È una vicenda familiare diventata subito un caso nazionale, anche per il contrasto tra la violenza del delitto e ciò che accadde nelle ore successive sui social. Il nome di Federico Bigotti è legato all’omicidio della madre, Anna Maria Cenciarini, trovata morta nella casa di famiglia sulle colline di Città di Castello, in Umbria, alla fine del 2015.
La donna, 55 anni, venne trovata senza vita nell’abitazione di Varesina, frazione del comune umbro. Secondo le ricostruzioni dell’epoca, era stata colpita con numerose coltellate. In casa, al momento dei fatti, c’era il figlio Federico, allora 21enne. Fu lui a raccontare una prima versione secondo cui la madre si sarebbe ferita da sola con un coltello, una spiegazione che finì rapidamente al centro degli accertamenti degli investigatori.

Caso Federico Bigotti: la morte di Anna Maria Cenciarini nella casa di famiglia
Il caso esplose tra la fine di dicembre 2015 e i primi giorni di gennaio 2016. Anna Maria Cenciarini venne descritta come una donna legata alla famiglia, mentre l’indagine si concentrò subito sull’ambiente domestico. Gli inquirenti ipotizzarono l’omicidio e, successivamente, Federico Bigotti venne arrestato con l’accusa di aver ucciso la madre.
Uno degli elementi che più colpì l’opinione pubblica fu il comportamento del giovane dopo la morte della donna. Sui social comparvero immagini e frasi che alimentarono l’attenzione mediatica, tra cui il riferimento a “riposa in pace mamma” e un selfie pubblicato dopo il delitto. Dettagli che, più che spiegare il movente, contribuirono a trasformare la vicenda in una storia ancora più disturbante agli occhi del pubblico.
La perizia psichiatrica e l’esito giudiziario
Il punto centrale del procedimento diventò presto la condizione mentale di Federico Bigotti. La giustizia dovette stabilire non solo cosa fosse accaduto dentro quella casa, ma anche se il giovane fosse capace di intendere e di volere al momento dei fatti.

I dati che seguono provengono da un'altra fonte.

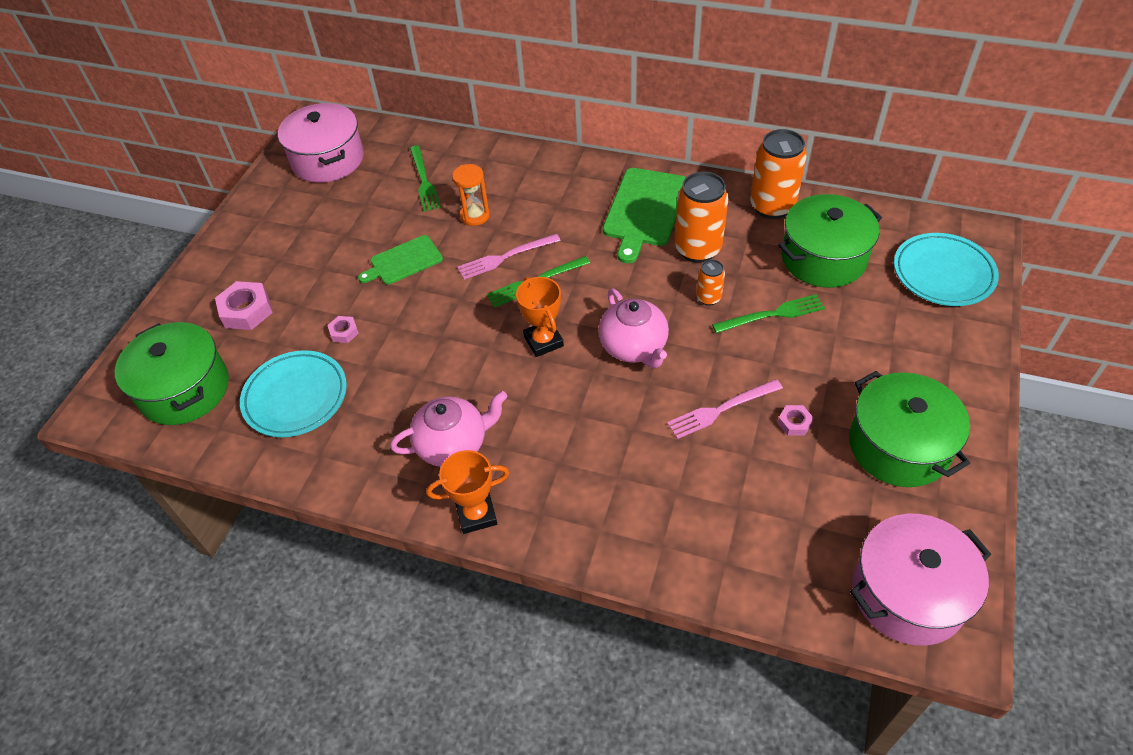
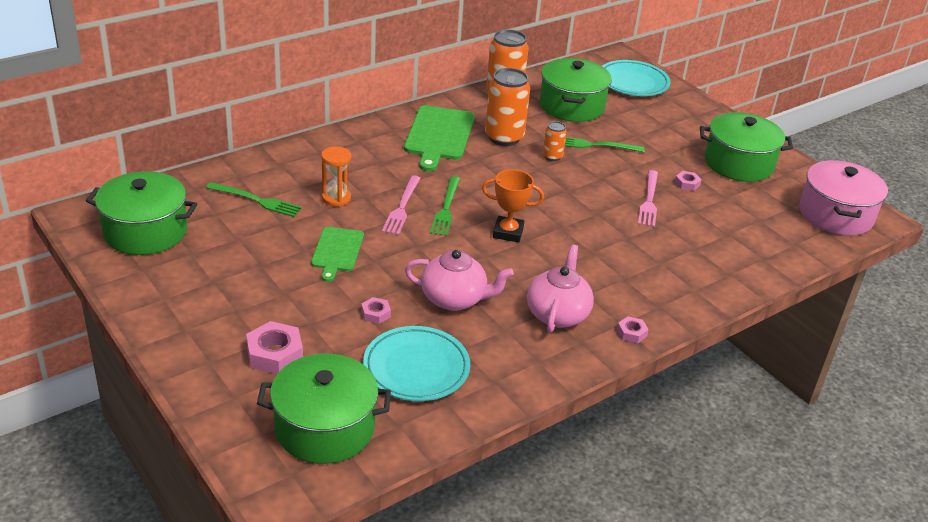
camera: 60 degrees left, 15 degrees down
pink pot [278,103,364,183] -> green pot [86,171,197,255]
orange trophy [427,450,509,534] -> pink nut [617,316,649,343]
pink teapot [598,289,669,368] -> pink teapot moved to [405,250,514,311]
green cutting board [603,168,686,263] -> green cutting board turned 45 degrees clockwise [404,105,474,171]
green fork [712,294,825,333] -> green fork turned 105 degrees counterclockwise [565,137,645,152]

Nel 2016 arrivò l’esito giudiziario: Bigotti venne assolto per incapacità di intendere e di volere. Il giudice dispose la liberazione dal carcere e il trasferimento in ambito psichiatrico, con l’applicazione di una misura di sicurezza. Secondo le ricostruzioni giornalistiche, la perizia lo aveva ritenuto incapace al momento del fatto ma anche socialmente pericoloso.
Il caso di Città di Castello resta così una delle storie familiari più drammatiche della cronaca italiana recente: una madre uccisa in casa, un figlio finito al centro dell’indagine e una conclusione processuale segnata non da una condanna tradizionale, ma dal riconoscimento di una grave incapacità psichica.